Two green energy contracts for 135,000 megawatt hours a year are going to end by 2018 and the government has issued a request for information on the potential cost and best approach to building what would be the first such project in Western Canada.
Environment Minister Shannon Phillips hopes investments like this will open the door for more green projects.
“What that means for us is that we can attract billions of dollars of new private sector investment in renewables, billions in clean tech and innovation initiatives.”
She dismissed concerns of instability with a solar system.
“There’s a lot of misinformation out there on the role of renewables in an electricity system,” Phillips said.

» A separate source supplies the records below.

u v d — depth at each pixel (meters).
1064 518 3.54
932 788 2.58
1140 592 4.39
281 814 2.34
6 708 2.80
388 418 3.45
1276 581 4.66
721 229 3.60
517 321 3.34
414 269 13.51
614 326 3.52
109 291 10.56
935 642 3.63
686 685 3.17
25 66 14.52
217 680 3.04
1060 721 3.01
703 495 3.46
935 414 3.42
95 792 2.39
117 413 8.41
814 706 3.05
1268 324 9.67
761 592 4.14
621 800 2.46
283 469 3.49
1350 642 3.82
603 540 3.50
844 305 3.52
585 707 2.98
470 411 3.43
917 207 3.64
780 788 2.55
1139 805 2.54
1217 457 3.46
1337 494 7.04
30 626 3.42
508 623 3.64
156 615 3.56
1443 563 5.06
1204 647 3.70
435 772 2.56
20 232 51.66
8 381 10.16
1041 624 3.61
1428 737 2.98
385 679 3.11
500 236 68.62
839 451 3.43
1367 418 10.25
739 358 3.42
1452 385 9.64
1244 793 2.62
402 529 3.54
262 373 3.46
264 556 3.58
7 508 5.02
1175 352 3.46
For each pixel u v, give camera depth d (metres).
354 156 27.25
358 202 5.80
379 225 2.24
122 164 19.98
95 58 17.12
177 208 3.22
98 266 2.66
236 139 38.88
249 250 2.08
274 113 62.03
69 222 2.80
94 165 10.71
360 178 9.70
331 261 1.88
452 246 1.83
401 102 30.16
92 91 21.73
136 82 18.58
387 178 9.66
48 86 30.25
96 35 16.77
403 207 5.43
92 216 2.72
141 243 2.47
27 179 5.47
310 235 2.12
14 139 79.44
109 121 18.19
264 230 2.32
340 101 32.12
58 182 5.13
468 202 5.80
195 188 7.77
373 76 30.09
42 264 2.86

“We have a lot of amateur engineering going on, particularly by the folks to deny the science of climate change.”
The contracts power government-owned buildings and sites, and the government wants the project to stay local.
“The request is a chance for industry to connect with government and discuss the best ways to meet our renewable energy goals using Alberta skills and expertise.”
If the contracts are filled by solar energy, it would result in 10 times the amount of solar power than what is currently generated.
“There is no doubt that solar electricity will become an important component of Alberta’s decarbonized and diversified electricity supply mix as the cost of our technology continues to significantly decline,” John Gorman, president and CEO of the Canadian Solar Industries Association, said.
“A solar farm that would meet half of the Government of Alberta’s annual electricity needs would support the delivery of many firsts: Canada’s first 50 per cent solar-powered government; Western Canada’s first large-scale solar farm; Alberta’s first utility-scale solar jobs.”